--- Passage to read ---
=======
The New Testament Apocrypha.' RATHER more than a year ago, Dr. Hennecke published his Neutestamentliche Apokryphen, which comprises a German translation of the numerous writings and fragments included under that comprehensive title, together with Introductions by various scholars. On all hands, the work was recognized as worthy to stand side by side with Dr. Kautzsch's Die Apokryphen und Pseudepigraphen des Alten Testaments. Its value is now greatly increased by the issue of an elaborate Handbook which supplies detailed accounts of the literature of the subject, and, when necessary, furnishes reasons for the opinions to which expression is given in the Introductions to the several works, and in the notes appended to the German translation. These two volumes supply the student of

'Handbuch zu den Neutestamentlichen Apokryphen in Verbindung mit Fachgelehrten herausgegeben von Lic. Dr. Edgar Hennecke. London: Williams and Norgate. M.12.

the apocryphal writings of the New Testament with a thesaurus of material gathered by a band of experts, whose judgment on the complex problems involved has the authority of specialists.

A large share of the work has been done with conspicuous ability by the editor,-a 'country parson,' who mentions the drawbacks of rural seclusion. For the loan of books, however, he expresses gratitude to the authorities of the University Library of Göttingen, and of the Royal Libraries of Berlin, Munich, Leipzig, Hanover, Bonn, and Halle an incidental statement which seems to show that German scholars have some advantages which their English co-workers do not possess. Some idea of the range of the Handbook will be given by mentioning the names of some of the best known members of the editorial staff, together with the works entrusted to them: Dr. Paul Drews of Giessen, The Didache; Dr. Krüger of Giessen, Epistles of Ignatius and Polycarp; Dr. Arnold Meyer of Zürich, Gospel according to the

Hebrews, Protevangelium of James, Introduction to the Gospels of the Childhood, Jesus in the Talmud, etc.; Dr. Preuschen, Acts of Thomas; Dr. von Schubert, The (so-called) Second Epistle of Clement; Dr. Weinel, Apocalypse of Peter, Shepherd of Hermas, 5th and 6th Ezra.
=======
--- Supplied material ---
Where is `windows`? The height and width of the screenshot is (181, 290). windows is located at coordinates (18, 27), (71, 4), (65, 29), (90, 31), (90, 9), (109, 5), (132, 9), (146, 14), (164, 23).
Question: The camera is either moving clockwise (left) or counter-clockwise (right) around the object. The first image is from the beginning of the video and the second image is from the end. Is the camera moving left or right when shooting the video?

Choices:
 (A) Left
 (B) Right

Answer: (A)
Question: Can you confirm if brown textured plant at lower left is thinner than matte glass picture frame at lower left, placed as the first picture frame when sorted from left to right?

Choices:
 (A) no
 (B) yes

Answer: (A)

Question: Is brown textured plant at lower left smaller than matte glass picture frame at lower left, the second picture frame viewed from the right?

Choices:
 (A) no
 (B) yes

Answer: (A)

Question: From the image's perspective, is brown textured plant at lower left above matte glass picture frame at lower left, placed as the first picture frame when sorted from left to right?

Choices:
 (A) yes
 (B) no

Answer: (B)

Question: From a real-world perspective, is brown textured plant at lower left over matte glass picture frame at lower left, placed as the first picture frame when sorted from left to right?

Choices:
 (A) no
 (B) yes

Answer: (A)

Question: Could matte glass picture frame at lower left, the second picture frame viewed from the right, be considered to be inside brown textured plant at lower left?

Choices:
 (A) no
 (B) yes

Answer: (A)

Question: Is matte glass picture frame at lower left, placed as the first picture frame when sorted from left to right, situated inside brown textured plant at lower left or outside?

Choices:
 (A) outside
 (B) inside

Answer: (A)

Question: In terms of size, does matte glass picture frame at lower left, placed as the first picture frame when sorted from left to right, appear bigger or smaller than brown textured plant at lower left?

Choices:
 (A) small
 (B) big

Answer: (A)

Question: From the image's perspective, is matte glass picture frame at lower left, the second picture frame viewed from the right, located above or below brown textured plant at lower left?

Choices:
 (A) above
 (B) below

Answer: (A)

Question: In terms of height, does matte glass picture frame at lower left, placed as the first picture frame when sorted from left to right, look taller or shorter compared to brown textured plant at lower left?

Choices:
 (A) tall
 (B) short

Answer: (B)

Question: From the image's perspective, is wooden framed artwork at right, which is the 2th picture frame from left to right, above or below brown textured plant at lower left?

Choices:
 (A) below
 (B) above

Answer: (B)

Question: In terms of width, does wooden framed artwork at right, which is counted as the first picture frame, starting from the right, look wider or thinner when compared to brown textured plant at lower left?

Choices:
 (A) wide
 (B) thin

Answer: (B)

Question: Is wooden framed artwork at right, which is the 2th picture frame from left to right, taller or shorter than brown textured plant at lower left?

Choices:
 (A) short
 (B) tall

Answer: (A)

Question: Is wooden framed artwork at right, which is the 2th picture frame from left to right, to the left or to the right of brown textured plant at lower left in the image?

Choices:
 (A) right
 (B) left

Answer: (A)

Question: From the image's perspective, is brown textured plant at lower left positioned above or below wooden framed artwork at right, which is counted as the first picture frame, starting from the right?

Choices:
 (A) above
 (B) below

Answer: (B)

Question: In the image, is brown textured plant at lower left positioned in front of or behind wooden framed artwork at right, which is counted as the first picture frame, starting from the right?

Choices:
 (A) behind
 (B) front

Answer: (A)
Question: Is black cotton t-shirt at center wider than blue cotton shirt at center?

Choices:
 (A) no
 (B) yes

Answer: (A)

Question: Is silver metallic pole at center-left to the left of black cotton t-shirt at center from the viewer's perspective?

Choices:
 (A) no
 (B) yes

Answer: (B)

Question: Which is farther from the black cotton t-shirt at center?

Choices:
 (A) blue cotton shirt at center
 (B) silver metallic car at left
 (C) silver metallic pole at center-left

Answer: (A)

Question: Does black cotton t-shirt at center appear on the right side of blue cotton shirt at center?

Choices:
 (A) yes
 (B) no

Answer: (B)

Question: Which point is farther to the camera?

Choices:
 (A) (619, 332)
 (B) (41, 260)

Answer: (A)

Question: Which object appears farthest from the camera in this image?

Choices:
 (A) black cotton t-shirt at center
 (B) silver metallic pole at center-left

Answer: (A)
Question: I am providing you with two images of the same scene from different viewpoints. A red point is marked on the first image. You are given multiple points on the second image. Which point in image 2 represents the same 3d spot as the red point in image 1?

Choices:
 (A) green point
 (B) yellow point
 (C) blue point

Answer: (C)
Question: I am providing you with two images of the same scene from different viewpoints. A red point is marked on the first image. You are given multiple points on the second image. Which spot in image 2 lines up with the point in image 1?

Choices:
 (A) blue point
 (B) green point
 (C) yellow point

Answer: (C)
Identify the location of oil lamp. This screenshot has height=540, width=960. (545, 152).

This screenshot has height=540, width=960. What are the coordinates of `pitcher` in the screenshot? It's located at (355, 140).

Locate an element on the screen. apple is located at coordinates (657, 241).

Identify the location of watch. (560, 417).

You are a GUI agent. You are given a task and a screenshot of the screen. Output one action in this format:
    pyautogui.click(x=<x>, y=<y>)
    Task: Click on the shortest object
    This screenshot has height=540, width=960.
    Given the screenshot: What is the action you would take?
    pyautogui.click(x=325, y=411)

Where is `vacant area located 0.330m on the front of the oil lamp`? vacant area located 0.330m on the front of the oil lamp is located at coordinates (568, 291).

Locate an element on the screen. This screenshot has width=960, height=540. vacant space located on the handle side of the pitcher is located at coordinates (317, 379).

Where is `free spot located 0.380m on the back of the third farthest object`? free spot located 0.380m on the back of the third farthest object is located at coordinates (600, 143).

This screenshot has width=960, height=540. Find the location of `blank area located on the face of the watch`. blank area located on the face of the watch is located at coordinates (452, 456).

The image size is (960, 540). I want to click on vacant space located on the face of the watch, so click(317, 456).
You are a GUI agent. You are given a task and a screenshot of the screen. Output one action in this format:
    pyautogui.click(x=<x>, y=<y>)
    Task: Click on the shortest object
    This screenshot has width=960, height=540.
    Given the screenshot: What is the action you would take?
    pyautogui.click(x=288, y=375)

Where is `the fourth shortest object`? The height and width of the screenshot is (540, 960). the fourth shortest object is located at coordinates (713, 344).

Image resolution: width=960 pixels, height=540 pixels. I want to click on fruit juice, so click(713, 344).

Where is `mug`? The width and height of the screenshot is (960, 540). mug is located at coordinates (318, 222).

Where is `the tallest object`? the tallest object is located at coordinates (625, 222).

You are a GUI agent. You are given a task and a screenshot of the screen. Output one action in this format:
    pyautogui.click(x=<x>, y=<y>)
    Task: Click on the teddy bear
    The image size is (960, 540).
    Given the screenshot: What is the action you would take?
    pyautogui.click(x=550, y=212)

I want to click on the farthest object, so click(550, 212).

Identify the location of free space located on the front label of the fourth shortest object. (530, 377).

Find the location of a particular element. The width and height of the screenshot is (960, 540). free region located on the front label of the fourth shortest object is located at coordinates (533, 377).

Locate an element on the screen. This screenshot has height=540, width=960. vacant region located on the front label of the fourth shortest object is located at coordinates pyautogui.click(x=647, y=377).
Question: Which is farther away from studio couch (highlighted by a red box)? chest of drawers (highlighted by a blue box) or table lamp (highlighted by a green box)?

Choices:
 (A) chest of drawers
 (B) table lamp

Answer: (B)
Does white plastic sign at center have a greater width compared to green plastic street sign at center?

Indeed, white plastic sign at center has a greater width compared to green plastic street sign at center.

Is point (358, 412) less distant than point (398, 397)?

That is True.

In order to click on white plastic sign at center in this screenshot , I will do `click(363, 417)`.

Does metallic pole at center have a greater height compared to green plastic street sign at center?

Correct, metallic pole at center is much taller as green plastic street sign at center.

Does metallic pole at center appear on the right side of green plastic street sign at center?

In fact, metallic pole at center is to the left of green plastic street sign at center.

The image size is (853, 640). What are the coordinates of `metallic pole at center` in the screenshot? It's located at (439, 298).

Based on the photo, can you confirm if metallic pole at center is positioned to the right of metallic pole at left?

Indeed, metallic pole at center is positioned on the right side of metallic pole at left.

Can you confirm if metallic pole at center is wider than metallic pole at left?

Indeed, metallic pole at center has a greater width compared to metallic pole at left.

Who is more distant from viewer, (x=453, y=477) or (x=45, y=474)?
=======
--- Work instructions ---
[1] Can you extract from the listing, unchanged, the lines running from the one containing "That is True." through the one containing "Correct, metallic pole", both included?
[2] How would the passage on the New Testament Apocrypha go on? Write the next part, starting after its final sentence.
The passage on the New Testament Apocrypha and the listing were taken from unrelated sources.

--- Responses by task ---
[1]
That is True.

In order to click on white plastic sign at center in this screenshot , I will do `click(363, 417)`.

Does metallic pole at center have a greater height compared to green plastic street sign at center?

Correct, metallic pole at center is much taller as green plastic street sign at center.

[2]
The object of the Handbook is to furnish notes on, and, if need be, more lengthy discussions of, questions bearing on the texts printed in the volume already published. Here and there, however, additional texts have been inserted: for example, German translations of the New Sayings of Jesus, of Coptic fragments of The Acts of Paul, and of a Syriac 'Hymn of Praise' from The Acts of Thomas, etc. But the most interesting and important additions are found in the section on the 'Apocryphal Gospels.' In response to a widely expressed wish, Dr. Hennecke has included two useful articles; one deals with the Jewish writings, which are possible sources of information concerning the words and works of Jesus, and the other with the New Testament and the Koran.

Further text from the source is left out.